Statins may help prevent breast cancer
Cholesterol-lowering statins may help to prevent breast cancer build up resistance to the gold standard treatment, a study has found.
Laboratory research carried out in the US suggests tumours are shielded against the effects of tamoxifen by cholesterol. The findings indicate that statins, which reduce cholesterol levels, may be useful for patients with tamoxifen-resistant breast cancer.
Alternatively new agents could be designed to block the excess production of cholesterol by breast cancer cells, say the researchers. Most breast cancers are fuelled by the female hormone, oestrogen.
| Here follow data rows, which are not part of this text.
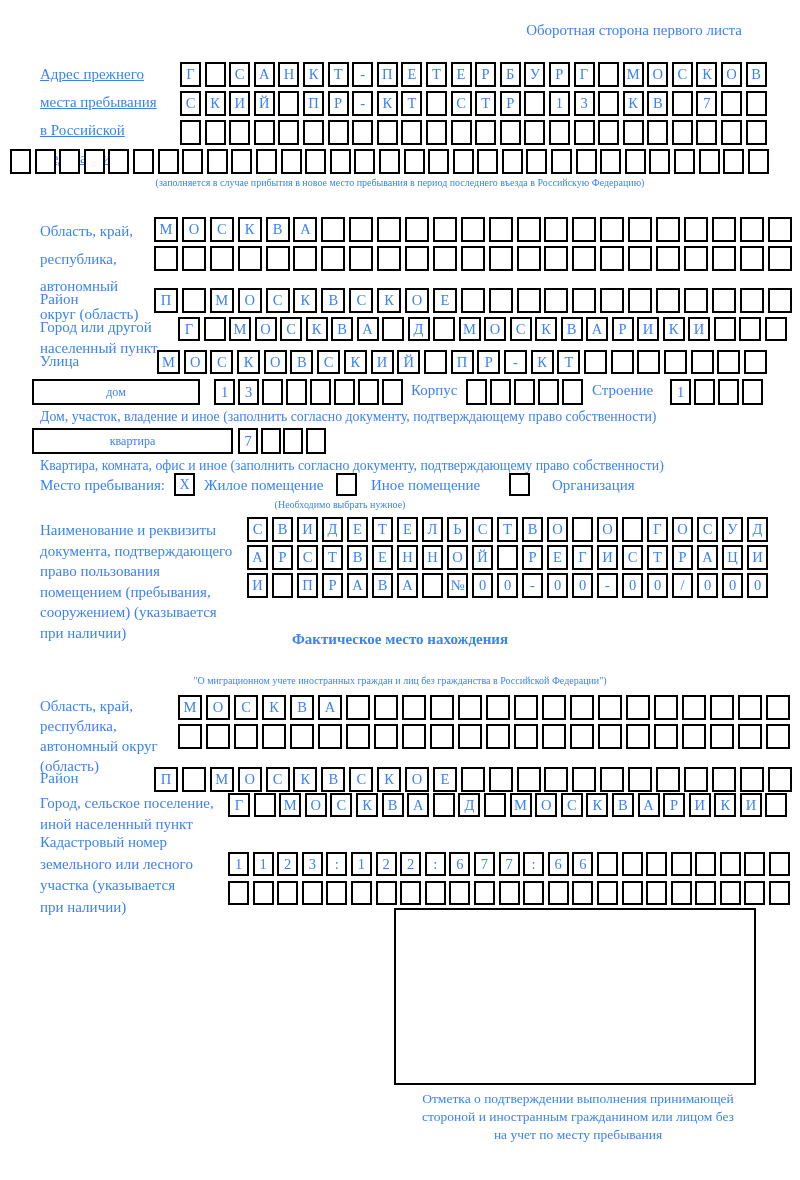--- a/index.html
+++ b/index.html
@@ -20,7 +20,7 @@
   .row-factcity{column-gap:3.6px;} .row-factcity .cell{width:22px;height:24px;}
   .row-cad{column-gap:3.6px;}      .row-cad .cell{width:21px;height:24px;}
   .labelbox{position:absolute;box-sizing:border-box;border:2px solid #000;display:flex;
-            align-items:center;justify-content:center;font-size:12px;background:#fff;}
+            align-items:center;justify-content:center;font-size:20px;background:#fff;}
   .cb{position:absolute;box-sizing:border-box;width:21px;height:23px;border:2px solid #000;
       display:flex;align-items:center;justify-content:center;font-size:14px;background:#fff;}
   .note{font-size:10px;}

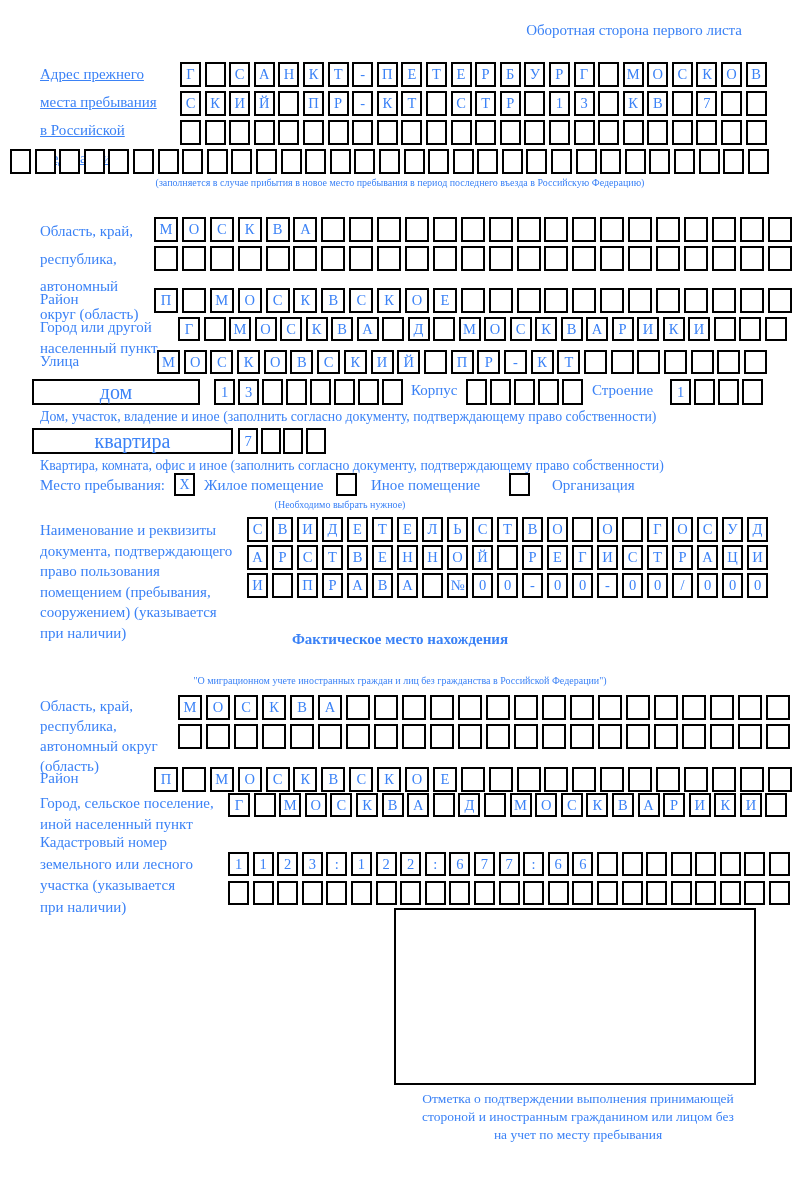--- a/index.html
+++ b/index.html
@@ -347,7 +347,7 @@
     <div>Наименование и реквизиты</div>
     <div>документа, подтверждающего</div>
     <div>право пользования</div>
-    <div>помещением (пребывания,</div>
+    <div>гражданином (строением,</div>
     <div>сооружением) (указывается</div>
     <div>при наличии)</div>
   </div>

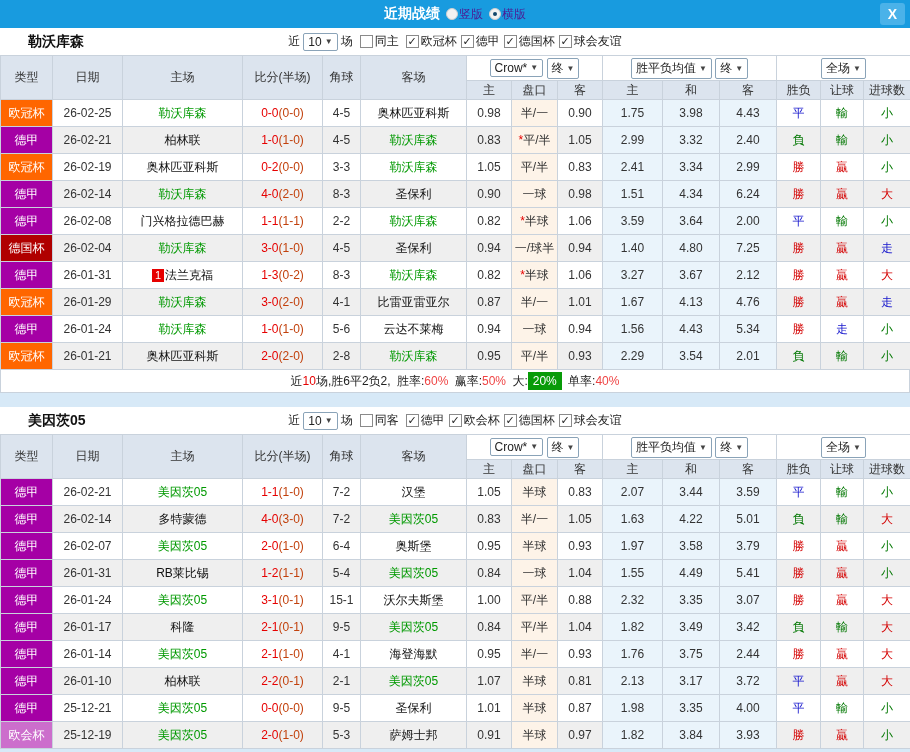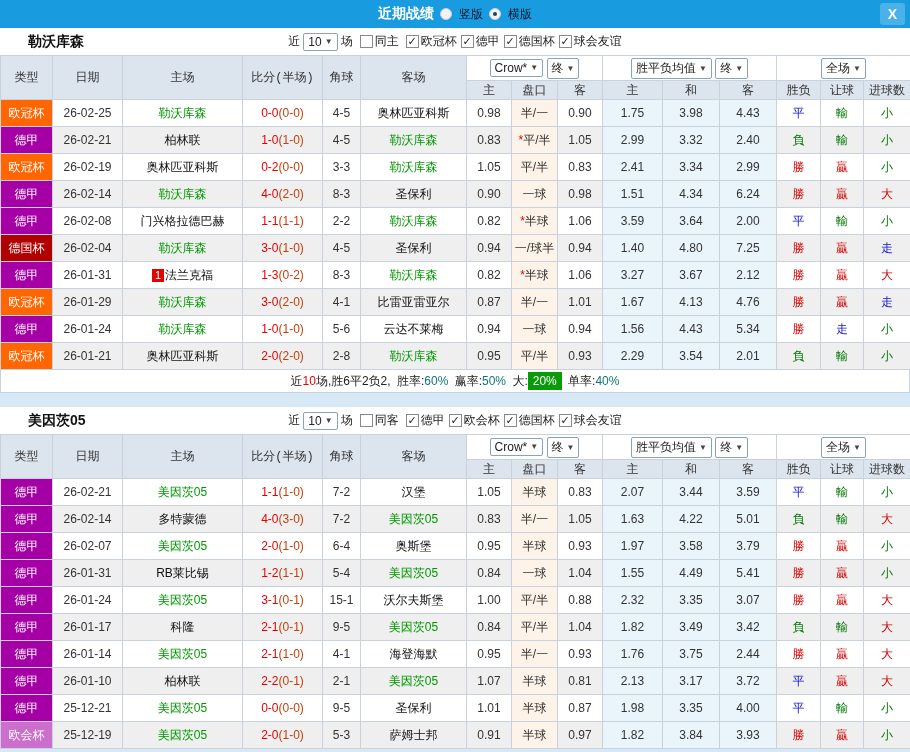--- a/index.html
+++ b/index.html
@@ -14,7 +14,7 @@
   .topbar-center { position: absolute; left: 0; right: 0; top: 0; height: 28px;
     display: flex; align-items: center; justify-content: center; gap: 6px; }
   .topbar-title { color: #fff; font-weight: bold; font-size: 14px; }
-  .radio-wrap { display: inline-flex; align-items: center; gap: 7px; color: #0f172a; justify-content: center; }
+  .radio-wrap { display: inline-flex; align-items: center; gap: 1px; color: #4c1d95; justify-content: center; }
   .radio { display: inline-block; width: 12px; height: 12px; border-radius: 50%;
     background: #f2f2f2; border: 1px solid #cfcfcf; position: relative; }
   .radio .rdot { position: absolute; inset: 3px; border-radius: 50%; background: transparent; }

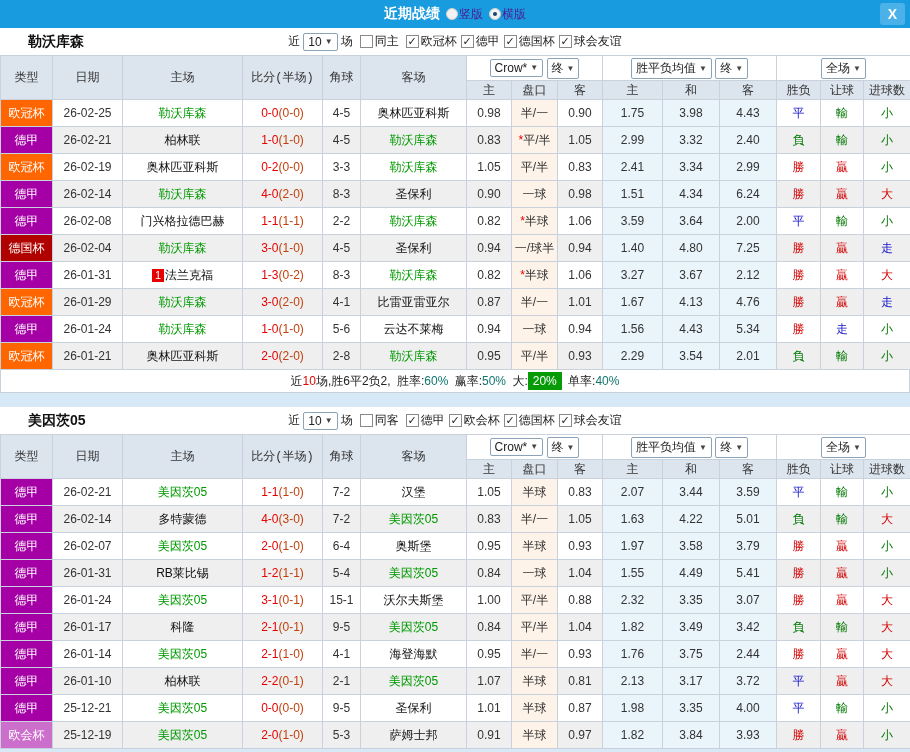--- a/index.html
+++ b/index.html
@@ -39,7 +39,7 @@
   table { border-collapse: collapse; table-layout: fixed; width: 910px; }
   th, td { border: 1px solid #c9d2dc; text-align: center; font-weight: normal;
     overflow: hidden; white-space: nowrap; }
-  th.left-h { background: #dce4ee; color: #333; font-family: Liberation Mono, monospace; }
+  th.left-h { background: #dce4ee; color: #333; }
   tr.hdr-top th.grp { background: #fff; height: 25px; }
   tr.hdr-sub th { background: #dce4ee; color: #333; height: 19px; }
   tbody td { height: 27px; color: #333; }

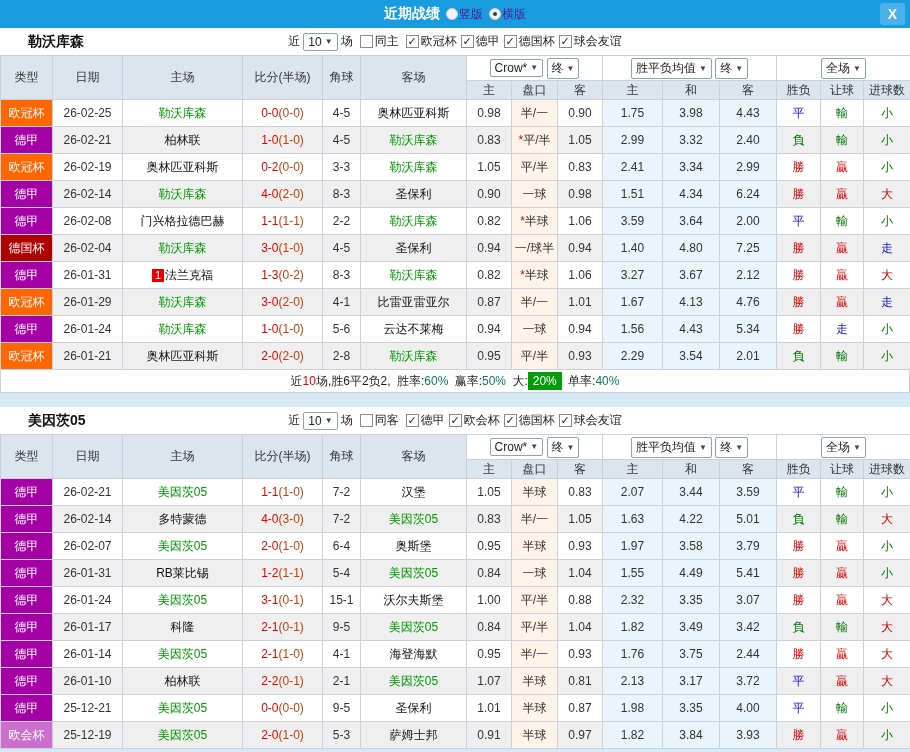--- a/index.html
+++ b/index.html
@@ -67,7 +67,7 @@
   .summary { height: 23px; line-height: 22px; text-align: center;
     border: 1px solid #c9d2dc; border-top: none; background: #fff; color: #222; }
   .summary .red { color: #e60000; }
-  .summary .blue { color: #0f766e; text-align: center; }
+  .summary .blue { color: #ef4444; text-align: center; }
   .summary .lbl { margin-left: 3px; }
   .big-badge { display: inline-block; background: #089b08; color: #fff;
     padding: 0 5px; line-height: 18px; }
Tamoxifen reduces the sensitivity of breast cancer cells to oestrogen, but in some women it fails to work effectively.
The US investigators showed that breast cancer cells which are resistant to tamoxifen contain significantly higher amounts of cholesterol than those which are not. Cholesterol may protect breast tumours in two ways, said the scientists. One possibility was that it toughened up cell membranes, creating an impenetrable wall for drugs like tamoxifen. Another was that it affected the mitochondria – the cells’ “energy centres” – in a way which made it harder to kill the cells.
“High levels of mitochondrial cholesterol can delay or block cell death,” said Dr Rebecca Riggins, from Georgetown University in Washington DC, who presented the findings at the American Association for Cancer Research’s annual meeting in Denver, Colorado. “This is important because many cancer drugs, including tamoxifen, have been shown to induce breast cancer cell death through the mitochondria.”
The scientists are now looking at whether resistant breast cancer cells become re-sensitised to tamoxifen when cholesterol-production is blocked. “Our bet is that they do,” said Dr Riggins.